INPUT RECORDS
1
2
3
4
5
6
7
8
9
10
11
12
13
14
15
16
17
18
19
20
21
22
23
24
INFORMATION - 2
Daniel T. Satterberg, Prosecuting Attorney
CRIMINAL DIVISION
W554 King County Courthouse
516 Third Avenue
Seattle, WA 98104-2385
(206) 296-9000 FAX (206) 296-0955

WHAT TO PRODUCE
All entries above need to be copied verbatim.

RESPONSE TO THE EXERCISE
1
2
3
4
5
6
7
8
9
10
11
12
13
14
15
16
17
18
19
20
21
22
23
24
INFORMATION - 2
Daniel T. Satterberg, Prosecuting Attorney
CRIMINAL DIVISION
W554 King County Courthouse
516 Third Avenue
Seattle, WA 98104-2385
(206) 296-9000 FAX (206) 296-0955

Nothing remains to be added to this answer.